As regards global markets, Asian indices closed mixed today while European indices have also opened mixed. The rupee was trading at Rs 62.36 to the dollar at the time of writing.
Stock markets across the world had been at the receiving end when the US Fed some months back had announced its intention to withdraw its QE program. But in a surprise decision for the markets, the Fed yesterday indicated that it would continue with its bond buying program. This fuelled a rally in the Indian markets. What is more, the rally was also in anticipation of Dr Raghuram Rajan, the new RBI governor, probably announcing rate cuts to stimulate growth. This was not to be. Dr Rajan, in his maiden monetary policy today, hiked the repo rate by 0.25% to 7.5%. The marginal hike to the repo rate will not do much to change the liquidity scenario in the banking system. In fact even the marginal breather in terms of overnight lending rate (via MSF) is just a temporary measure. However, given the possible inflow of cheap money into the economy, a liquidity tightening mode will certainly arrest asset bubbles.

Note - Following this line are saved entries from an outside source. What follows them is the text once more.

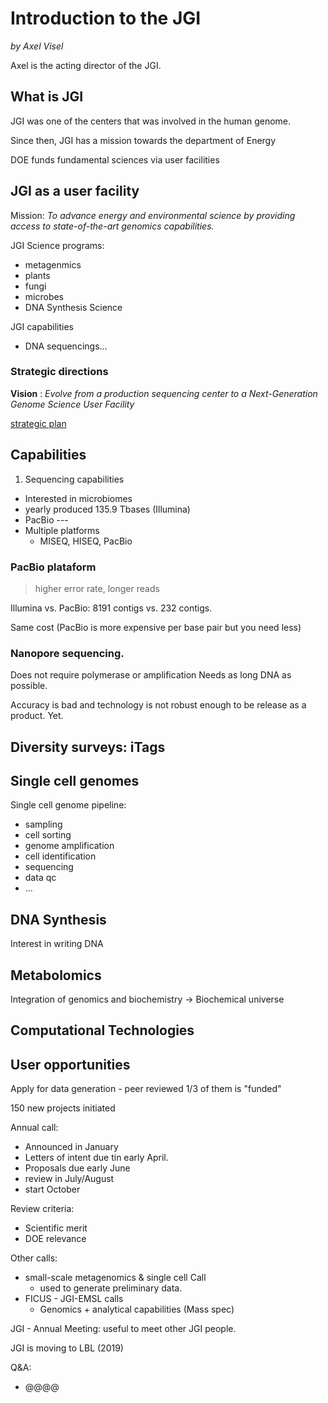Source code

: # Introduction to the JGI
*by Axel Visel*

Axel is the acting director of the JGI.

## What is JGI

JGI was one of the centers that was involved in the human genome.

Since then, JGI has a mission towards the department of Energy

DOE funds fundamental sciences via user facilities

## JGI as a user facility

Mission: *To advance energy and environmental science by providing access to state-of-the-art genomics capabilities.*


JGI Science programs:
  - metagenmics
  - plants
  - fungi
  - microbes
  - DNA Synthesis Science

JGI capabilities
  - DNA sequencings...


### Strategic directions

**Vision** : *Evolve from a production sequencing center to a Next-Generation Genome Science User Facility*

[strategic plan](jgi.doe.gov])

## Capabilities

1. Sequencing capabilities
  - Interested in microbiomes
  - yearly produced 135.9 Tbases (Illumina)
  - PacBio ---
  - Multiple platforms
    - MISEQ, HISEQ, PacBio

### PacBio plataform

> higher error rate,  longer reads


Illumina vs. PacBio: 8191 contigs vs. 232 contigs.

Same cost (PacBio is more expensive per base pair but you need less)

### Nanopore sequencing.

Does not require polymerase or amplification
Needs as long DNA as possible.

Accuracy is bad and technology is not robust enough to be release as a product. Yet.

## Diversity surveys: iTags

## Single cell genomes

Single cell genome pipeline:
- sampling
- cell sorting
- genome amplification
- cell identification
- sequencing
- data qc
- ...

## DNA Synthesis

Interest in writing DNA

## Metabolomics

Integration of genomics and biochemistry
-> Biochemical universe

## Computational Technologies

## User opportunities

Apply for data generation - peer reviewed
1/3 of them is "funded"

150 new projects initiated

Annual call:
- Announced in January
- Letters of intent due tin early April.
- Proposals due early June
- review in July/August
- start October

Review criteria:
- Scientific merit
- DOE relevance

Other calls:
- small-scale metagenomics & single cell Call
  - used to generate preliminary data.
- FICUS - JGI-EMSL calls
  - Genomics + analytical capabilities (Mass spec)

JGI - Annual Meeting: useful to meet other JGI people.

JGI is moving to LBL (2019)

Q&A:
- @@@@
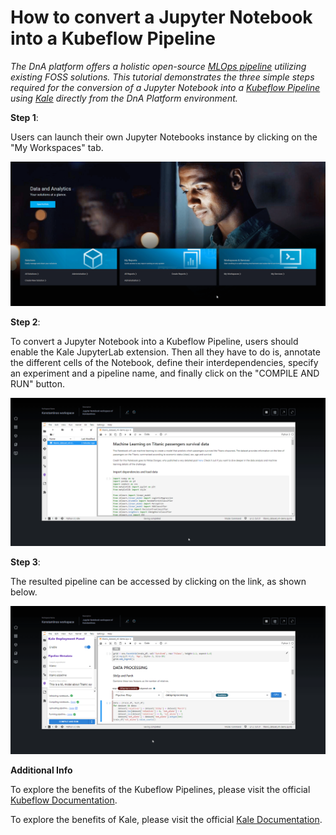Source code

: # How to convert a Jupyter Notebook into a Kubeflow Pipeline

*The DnA platform offers a holistic open-source [MLOps pipeline](https://github.com/mercedes-benz/DnA/blob/kubeflow-tutorial-pipelines/docs/DnAMLOPsArchitecture.md) utilizing existing FOSS solutions. This tutorial demonstrates the three simple steps required for the conversion of a Jupyter Notebook into a [Kubeflow Pipeline](https://github.com/kubeflow/pipelines) using [Kale](https://github.com/kubeflow-kale/kale) directly from the DnA Platform environment.*

**Step 1**:

Users can launch their own Jupyter Notebooks instance by clicking on the "My Workspaces" tab.

<img alt="DnA - Launching a Jupyter Notebook instance" src="/docs/images/DnAJNotebooks.gif" style="max-width:100%">

**Step 2**:

To convert a Jupyter Notebook into a Kubeflow Pipeline, users should enable the Kale JupyterLab extension. Then all they have to do is, annotate the different cells of the Notebook, define their interdependencies, specify an experiment and a pipeline name, and finally click on the "COMPILE AND RUN" button.

<img alt="DnA - Using Kale" src="/docs/images/DnAKale.gif" style="max-width:100%">

**Step 3**:

The resulted pipeline can be accessed by clicking on the link, as shown below.

<img alt="DnA - Accessing the resulted KFP" src="/docs/images/DnAKFP.gif" style="max-width:100%">


**Additional Info**

To explore the benefits of the Kubeflow Pipelines, please visit the official [Kubeflow Documentation](https://www.kubeflow.org/docs/components/pipelines/).

To explore the benefits of Kale, please visit the official [Kale Documentation](https://www.kubeflow.org/docs/external-add-ons/kale/).
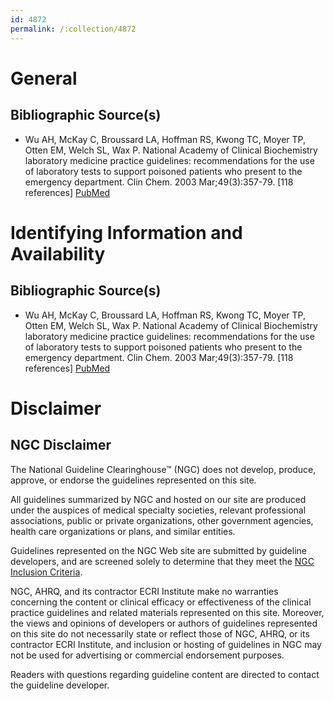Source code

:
 ```yaml
---
id: 4872
permalink: /:collection/4872
---
```


# General

## Bibliographic Source(s)

- Wu AH, McKay C, Broussard LA, Hoffman RS, Kwong TC, Moyer TP, Otten EM, Welch SL, Wax P. National Academy of Clinical Biochemistry laboratory medicine practice guidelines: recommendations for the use of laboratory tests to support poisoned patients who present to the emergency department. Clin Chem. 2003 Mar;49(3):357-79. [118 references] [ PubMed ](http://www.ncbi.nlm.nih.gov/entrez/query.fcgi?cmd=Retrieve&db=pubmed&dopt=Abstract&list_uids=12600948)

# Identifying Information and Availability

## Bibliographic Source(s)

- Wu AH, McKay C, Broussard LA, Hoffman RS, Kwong TC, Moyer TP, Otten EM, Welch SL, Wax P. National Academy of Clinical Biochemistry laboratory medicine practice guidelines: recommendations for the use of laboratory tests to support poisoned patients who present to the emergency department. Clin Chem. 2003 Mar;49(3):357-79. [118 references] [ PubMed ](http://www.ncbi.nlm.nih.gov/entrez/query.fcgi?cmd=Retrieve&db=pubmed&dopt=Abstract&list_uids=12600948)

# Disclaimer

## NGC Disclaimer

The National Guideline Clearinghouse™ (NGC) does not develop, produce, approve, or endorse the guidelines represented on this site.

All guidelines summarized by NGC and hosted on our site are produced under the auspices of medical specialty societies, relevant professional associations, public or private organizations, other government agencies, health care organizations or plans, and similar entities.

Guidelines represented on the NGC Web site are submitted by guideline developers, and are screened solely to determine that they meet the [NGC Inclusion Criteria](/help-and-about/summaries/inclusion-criteria).

NGC, AHRQ, and its contractor ECRI Institute make no warranties concerning the content or clinical efficacy or effectiveness of the clinical practice guidelines and related materials represented on this site. Moreover, the views and opinions of developers or authors of guidelines represented on this site do not necessarily state or reflect those of NGC, AHRQ, or its contractor ECRI Institute, and inclusion or hosting of guidelines in NGC may not be used for advertising or commercial endorsement purposes.

Readers with questions regarding guideline content are directed to contact the guideline developer.

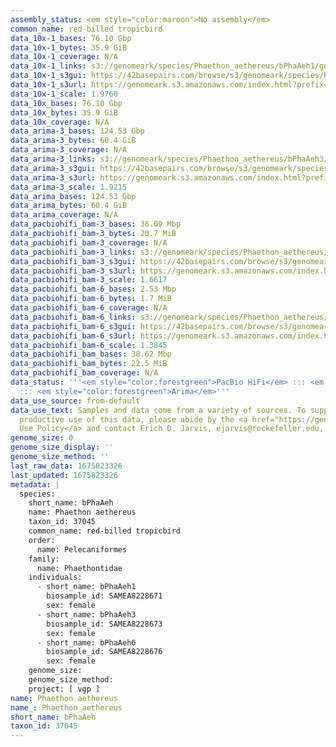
 ```yaml
---
assembly_status: <em style="color:maroon">No assembly</em>
common_name: red-billed tropicbird
data_10x-1_bases: 76.10 Gbp
data_10x-1_bytes: 35.9 GiB
data_10x-1_coverage: N/A
data_10x-1_links: s3://genomeark/species/Phaethon_aethereus/bPhaAeh1/genomic_data/10x/<br>
data_10x-1_s3gui: https://42basepairs.com/browse/s3/genomeark/species/Phaethon_aethereus/bPhaAeh1/genomic_data/10x/
data_10x-1_s3url: https://genomeark.s3.amazonaws.com/index.html?prefix=species/Phaethon_aethereus/bPhaAeh1/genomic_data/10x/
data_10x-1_scale: 1.9760
data_10x_bases: 76.10 Gbp
data_10x_bytes: 35.9 GiB
data_10x_coverage: N/A
data_arima-3_bases: 124.53 Gbp
data_arima-3_bytes: 60.4 GiB
data_arima-3_coverage: N/A
data_arima-3_links: s3://genomeark/species/Phaethon_aethereus/bPhaAeh3/genomic_data/arima/<br>
data_arima-3_s3gui: https://42basepairs.com/browse/s3/genomeark/species/Phaethon_aethereus/bPhaAeh3/genomic_data/arima/
data_arima-3_s3url: https://genomeark.s3.amazonaws.com/index.html?prefix=species/Phaethon_aethereus/bPhaAeh3/genomic_data/arima/
data_arima-3_scale: 1.9215
data_arima_bases: 124.53 Gbp
data_arima_bytes: 60.4 GiB
data_arima_coverage: N/A
data_pacbiohifi_bam-3_bases: 36.09 Mbp
data_pacbiohifi_bam-3_bytes: 20.7 MiB
data_pacbiohifi_bam-3_coverage: N/A
data_pacbiohifi_bam-3_links: s3://genomeark/species/Phaethon_aethereus/bPhaAeh3/genomic_data/pacbio_hifi/<br>
data_pacbiohifi_bam-3_s3gui: https://42basepairs.com/browse/s3/genomeark/species/Phaethon_aethereus/bPhaAeh3/genomic_data/pacbio_hifi/
data_pacbiohifi_bam-3_s3url: https://genomeark.s3.amazonaws.com/index.html?prefix=species/Phaethon_aethereus/bPhaAeh3/genomic_data/pacbio_hifi/
data_pacbiohifi_bam-3_scale: 1.6617
data_pacbiohifi_bam-6_bases: 2.53 Mbp
data_pacbiohifi_bam-6_bytes: 1.7 MiB
data_pacbiohifi_bam-6_coverage: N/A
data_pacbiohifi_bam-6_links: s3://genomeark/species/Phaethon_aethereus/bPhaAeh6/genomic_data/pacbio_hifi/<br>
data_pacbiohifi_bam-6_s3gui: https://42basepairs.com/browse/s3/genomeark/species/Phaethon_aethereus/bPhaAeh6/genomic_data/pacbio_hifi/
data_pacbiohifi_bam-6_s3url: https://genomeark.s3.amazonaws.com/index.html?prefix=species/Phaethon_aethereus/bPhaAeh6/genomic_data/pacbio_hifi/
data_pacbiohifi_bam-6_scale: 1.3845
data_pacbiohifi_bam_bases: 38.62 Mbp
data_pacbiohifi_bam_bytes: 22.5 MiB
data_pacbiohifi_bam_coverage: N/A
data_status: '''<em style="color:forestgreen">PacBio HiFi</em> ::: <em style="color:forestgreen">10x</em>
  ::: <em style="color:forestgreen">Arima</em>'''
data_use_source: from-default
data_use_text: Samples and data come from a variety of sources. To support fair and
  productive use of this data, please abide by the <a href="https://genome10k.soe.ucsc.edu/data-use-policies/">Data
  Use Policy</a> and contact Erich D. Jarvis, ejarvis@rockefeller.edu, with any questions.
genome_size: 0
genome_size_display: ''
genome_size_method: ''
last_raw_data: 1675823326
last_updated: 1675823326
metadata: |
  species:
    short_name: bPhaAeh
    name: Phaethon aethereus
    taxon_id: 37045
    common_name: red-billed tropicbird
    order:
      name: Pelecaniformes
    family:
      name: Phaethontidae
    individuals:
      - short_name: bPhaAeh1
        biosample_id: SAMEA8228671
        sex: female
      - short_name: bPhaAeh3
        biosample_id: SAMEA8228673
        sex: female
      - short_name: bPhaAeh6
        biosample_id: SAMEA8228676
        sex: female
    genome_size:
    genome_size_method:
    project: [ vgp ]
name: Phaethon aethereus
name_: Phaethon_aethereus
short_name: bPhaAeh
taxon_id: 37045
---
```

Pharma stocks closed mixed today. While Lupin, Cadila Healthcare and Sun Pharma found favour, Ranbaxy and Cipla were at the receiving end. The bad news for Ranbaxy just keeps piling on. The company had already been facing serious issues with the US FDA since 2008 for not complying with good manufacturing practices (GMP) norms for its plants at Poanta Sahib and Dewas. Just recently, the US regulator imposed an import ban on another plant at Mohali. And now the latest development seems to be that its manufacturing facility in the US called Ohm Laboratories has also come under the US FDA scanner. Ohm Labs was inspected by US drug regulator in December 2012 and was the only facility from which Ranbaxy had been supplying drugs to the US especially after the recent import ban on Mohali. No doubt this spells bad news for the company whose image has already been considerably tarnished. Plus, inability to resolve issues with respect to this plant is bound to impact revenues from the US as well. The company had managed to garner the first-to-file status for big drugs such as Diovan, Nexium and Valcyte which would have entitled it to 180 days exclusivity. But after the recent spate of troubles with the US regulator, the potential opportunity from these drugs remains under a cloud.